Quick answer
What is sepsis?
Sepsis is when the body's response to infection injures its own tissues and organs — a medical emergency. Symptoms include confusion, extreme breathlessness, not passing urine, mottled skin, fever or low temperature, and feeling deathly ill. Any infection can trigger it — urine, chest, skin, abdomen. Phone 999 or go to A&E if you suspect sepsis — do not wait. Early antibiotics and fluids in hospital save lives — hours matter.
Sepsis — when infection becomes emergency
Sepsis is life-threatening organ dysfunction caused by dysregulated host response to infection — immune cascade damages blood vessels, orgers fail.
Septic shock — sepsis + persistent hypotension despite fluids — ~40% mortality.
UK ~245,000 cases yearly — 48,000 deaths — early treatment saves lives.
Public recognition — UK Sepsis Trust
Adults — seek 999 if ANY with suspected infection:
- Slurred speech or confusion
- Extreme shivering or muscle ache
- Passing no urine (day)
- Severe breathlessness
- I feel like I might die
- Skin mottled or discoloured
“Just ask: could it be sepsis?”
Children (under 5) — additional
- breathing very fast
- fit or convulsion
- looks mottled, bluish, pale
- rash not fading
- lethargic or difficult to wake
- feels abnormally cold
Common infection sources
- pneumonia — see chest infection
- UTI — kidney infection
- skin — cellulitis
- abdomen — appendicitis, perforated viscus
- meningitis
- lines/devices — central venous catheters
Who is vulnerable
- >75, <1 year
- chemotherapy, steroids, immunosuppression
- diabetes
- recent surgery
- indwelling urinary catheter
Hospital management
Sepsis Six bundle (within 1 hour):
- High-flow oxygen
- Blood cultures
- IV antibiotics
- IV fluid bolus
- Measure lactate
- Monitor urine output — catheter if needed
Source control — surgery, drainage
ICU — noradrenaline, ventilation, RRT
After sepsis
Post-sepsis syndrome:
- fatigue, weakness, anxiety, cognitive fog — months
Rehabilitation — physio, psychology
vs flu
Flu miserable — sepsis catastrophic — confusion + infection + collapse — not “wait it out”.

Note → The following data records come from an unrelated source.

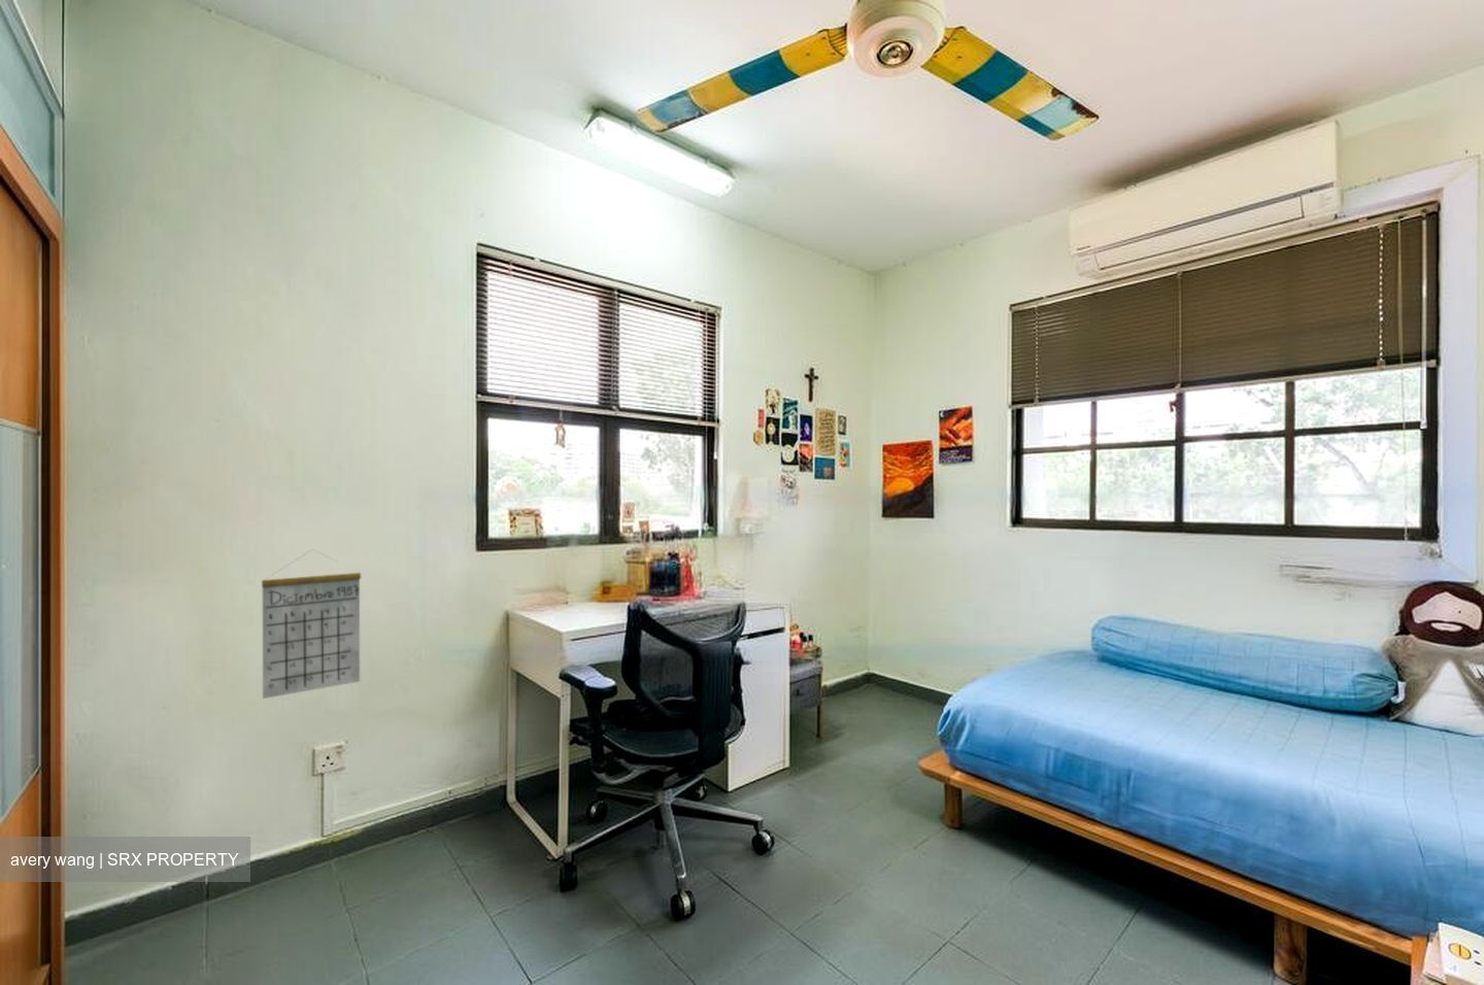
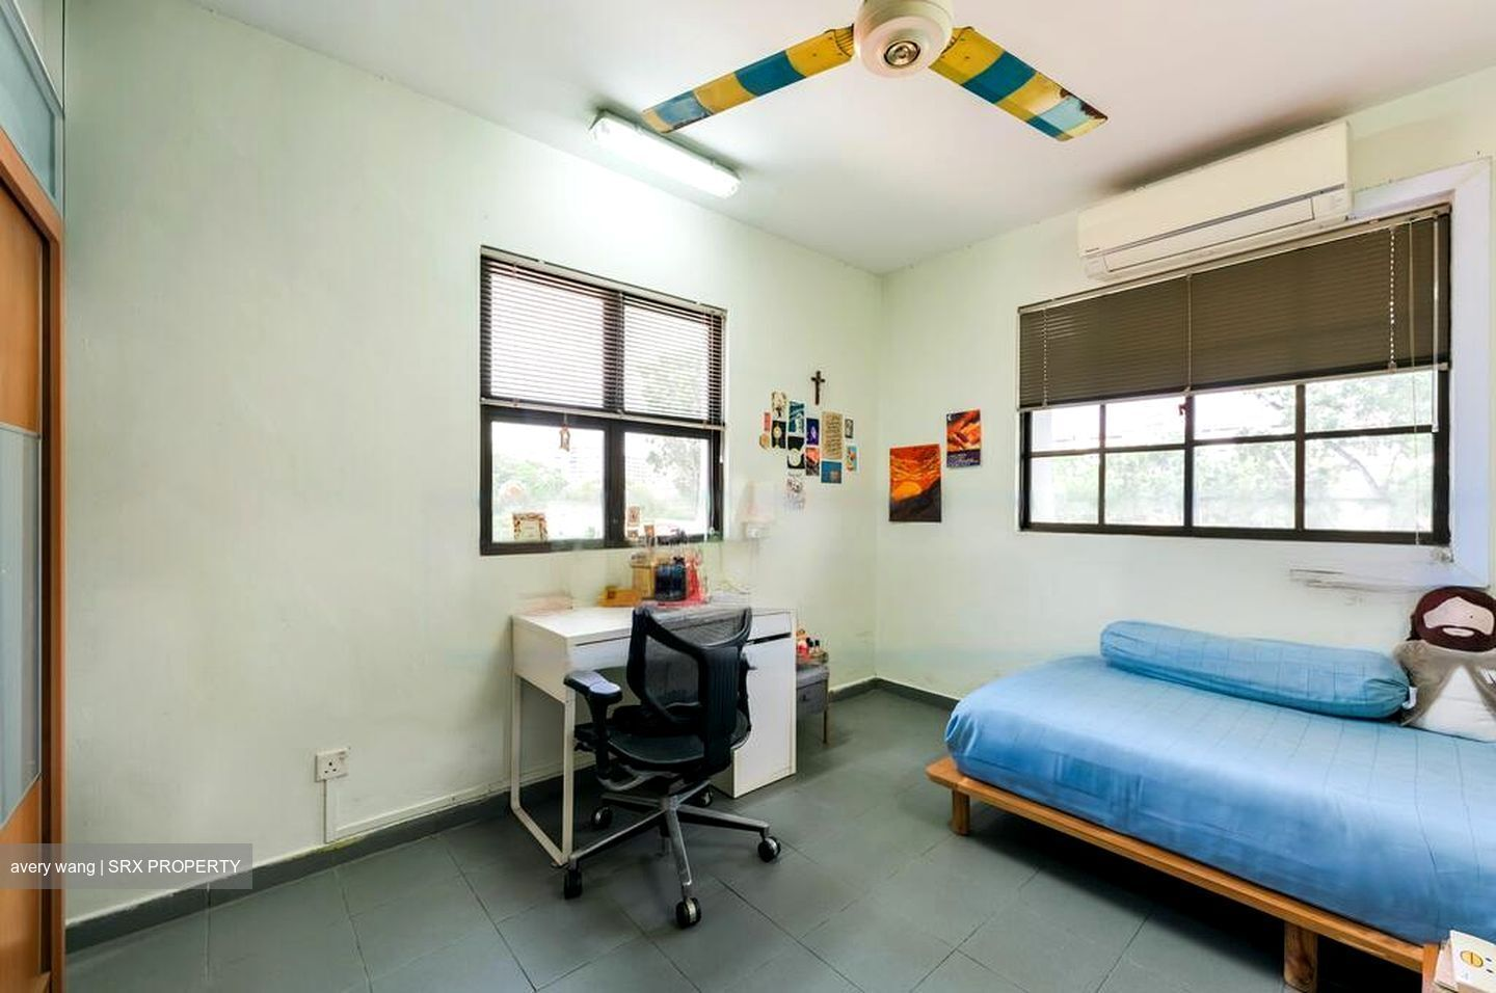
- calendar [261,549,362,699]
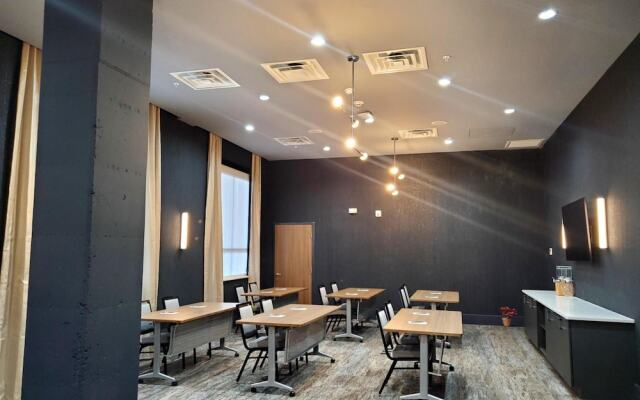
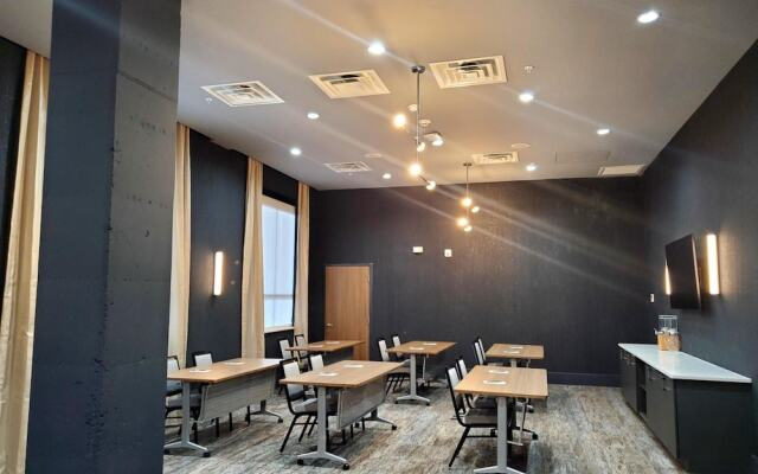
- potted plant [499,306,518,328]
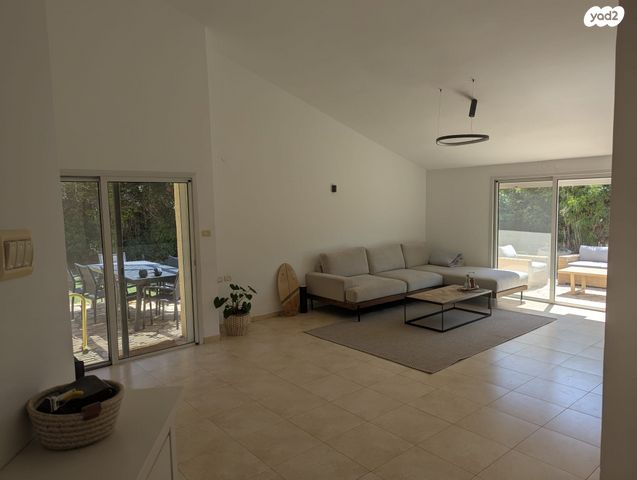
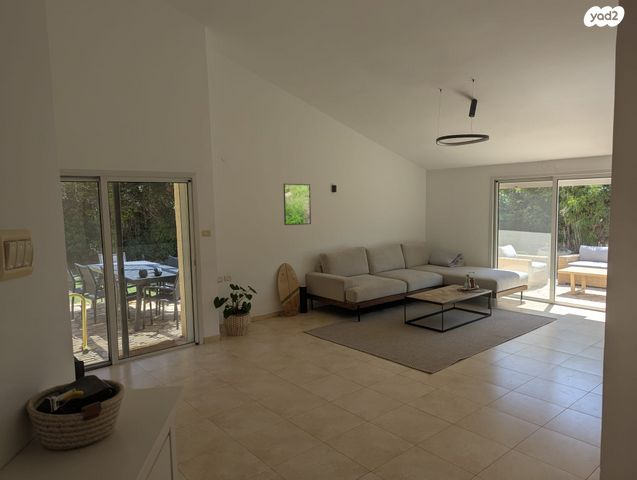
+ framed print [283,182,312,226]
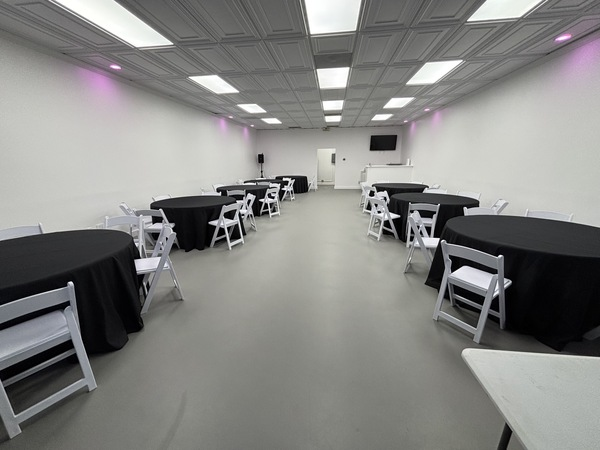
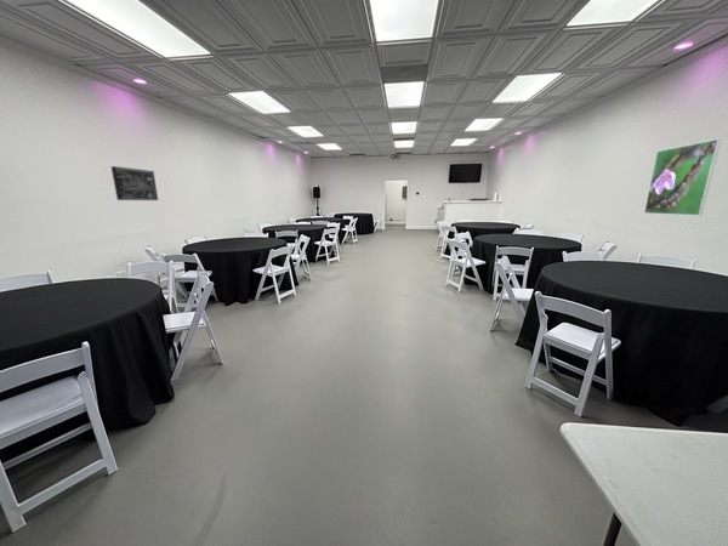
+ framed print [643,137,723,217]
+ wall art [110,165,159,201]
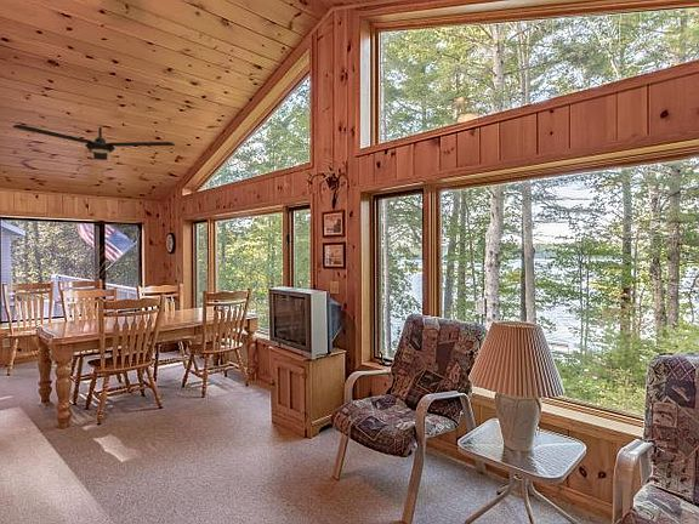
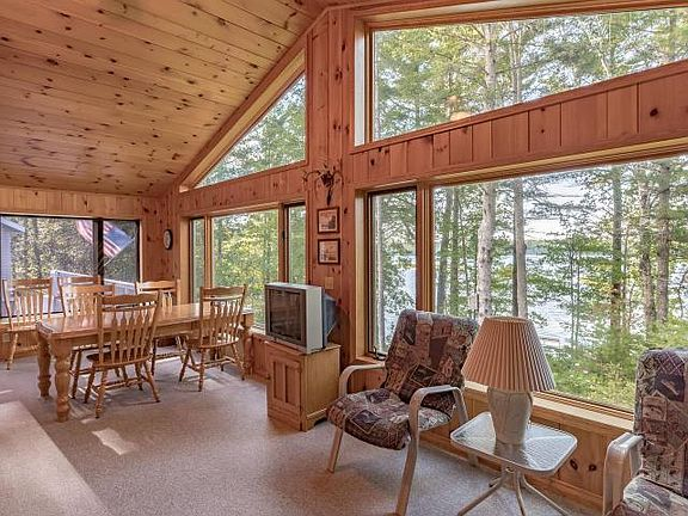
- ceiling fan [12,124,176,161]
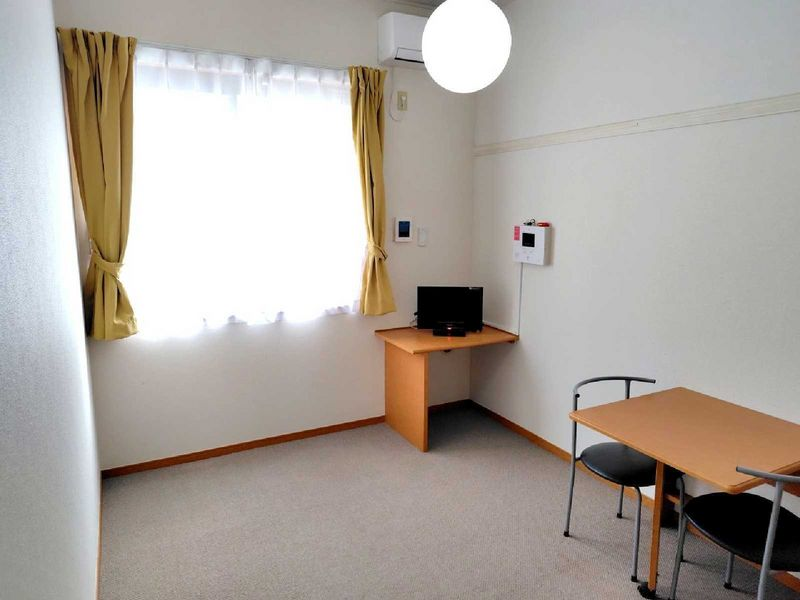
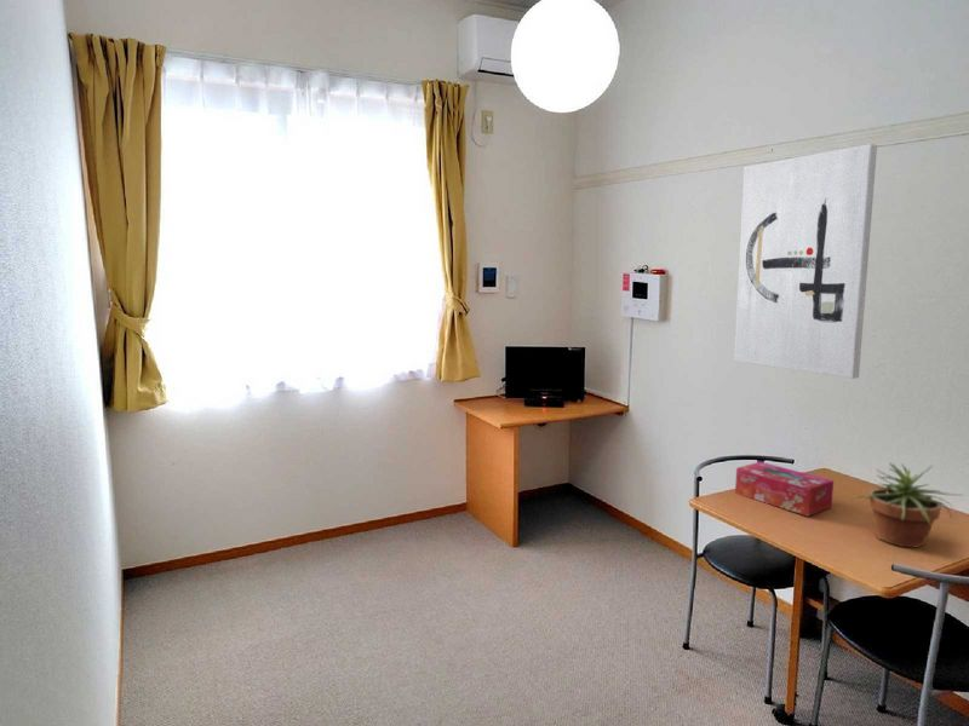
+ tissue box [734,461,835,518]
+ wall art [733,143,878,380]
+ potted plant [850,462,967,549]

Antibiotics at home for UTI but getting worse day 3 — same-day review — not repeat script blind.
Sepsis kills in hours — 999 beats politeness — say sepsis aloud to dispatcher.
Common questions
- What are the signs of sepsis?
- Slurred speech or confusion, extreme shivering or muscle pain, passing no urine all day, severe breathlessness, feels like dying, skin mottled or discoloured. In children — breathing very fast, fits, pale skin, rash not fading, lethargy, abnormally cold touch. Any combination with infection — emergency.
- What is the difference between sepsis and septicaemia?
- Sepsis is life-threatening organ dysfunction from dysregulated host response to infection. Septicaemia (blood poisoning) implies bacteria in bloodstream — can cause sepsis but sepsis can occur without positive blood cultures. Both need urgent hospital treatment.
- What causes sepsis?
- Any infection — pneumonia, urinary tract infection, cellulitis, appendicitis, meningitis, abdominal infection. Bacteria most common; viruses and fungi also. Surgery, indwelling lines, and catheters increase risk. Body's immune overreaction damages vessels and organs.
- How is sepsis treated?
- Emergency hospital — IV antibiotics within 1 hour of recognition, IV fluid resuscitation, oxygen, monitor urine output, treat source (drain abscess, remove infected line). ICU if shock — vasopressors, organ support. Blood cultures before antibiotics when possible without delay.
- Can sepsis be prevented?
- Prompt treatment of infections, hand hygiene, vaccination (flu, pneumococcal, meningitis), care of wounds and diabetes, seek help early when unwell. Cannot prevent all cases — early recognition key to survival.